Standard & Poor's Ratings Services said today that it assigned its 'A' long-term senior secured debt rating to the $2.23 billion bonds issued by Qatar-based Ras Laffan Liquiefied Natural Gas Co. Ltd. (3) (RasGas 3) and guaranteed by Ras Laffan Liquefied Natural Gas Co. Ltd (II) (RasGas II; collectively, RasGas). This follows receipt and satisfactory review of all final transaction documentation, including legal opinions. The outlook is stable.
At the same time, we assigned a recovery rating of '1' to the bonds, indicating our expectation of very high (90%-100%) recovery of principal in the event of a payment default.
RasGas 3 is a two-train (trains 6 and 7) liquefied natural gas (LNG) company in the State of Qatar (AA-/Stable/A-1+). The company is currently constructing an LNG production facility with a reported capacity of about 15.6 metric tons per annum (mtpa). RasGas 3 is about 70% owned by Qatar Petroleum (QP; foreign currency AA-/Stable/--) and about 30% owned by ExxonMobil Ras Laffan (III) Ltd., a wholly owned subsidiary of ExxonMobil Corp. (AAA/Stable/A-1+). RasGas II, which guarantees the debt of RasGas 3, is also about 70% owned by QP and 30% by ExxonMobil RasGas Inc., another wholly owned subsidiary of ExxonMobil.
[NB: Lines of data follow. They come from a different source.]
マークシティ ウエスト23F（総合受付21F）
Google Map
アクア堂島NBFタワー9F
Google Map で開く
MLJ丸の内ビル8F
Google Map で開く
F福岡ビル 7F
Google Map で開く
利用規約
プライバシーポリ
"The RasGas 3 bond proceeds will be used to support the completion of offshore developments, train 7, and shared facilities such as condensate, liquefied petroleum gas (LPG), LNG tanks, and LNG and liquid berths. The proceeds will also be used to repay $2.1 billion of intercompany loans and shareholder advances," said Standard & Poor's credit analyst Karim Nassif.
The $2.23 billion bonds are structured with a three-year ($500 million), five-year ($1,115 million), and 10-year maturity ($615 million) to be repaid from project cash flows. The proceeds from the new bonds, as well as $956 million of shareholder loans from an affiliate of Exxon Mobil, make up the $3.186 billion of new funding raised under Tranche 3 of the $10 billion financing program originally launched in August 2005. The bonds rank pari passu with other senior debt at RasGas, including the various RasGas bonds as well as a $970 million bank facility and $2.175 billion in shareholder loans, due 2020. The bonds also rank pari passu with the new ExxonMobil shareholder loans.
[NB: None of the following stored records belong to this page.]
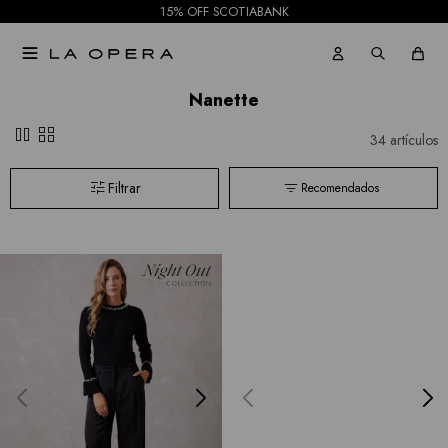
15% OFF SCOTIABANK

Nanette
pause
grid_view
34 artículos
Recomendados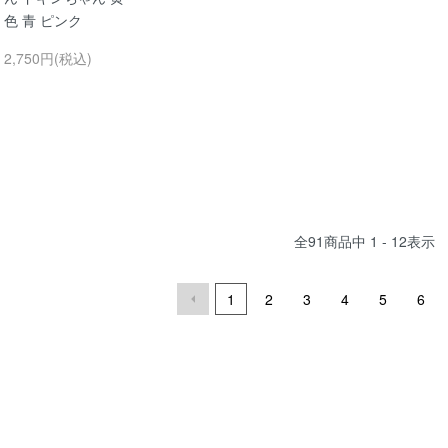
色 青 ピンク
2,750円(税込)
全
91
商品中
1 - 12
表示
1
2
3
4
5
6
"We believe that completion of the remaining construction at train 7, and at associated third-party terminals and ships, will in occur in the first quarter of 2010. We also factor in the likelihood of favorable natural gas fundamentals in RasGas' target markets over the next five years, reasonable spot market sales potential over the next three years, and strong operational performance."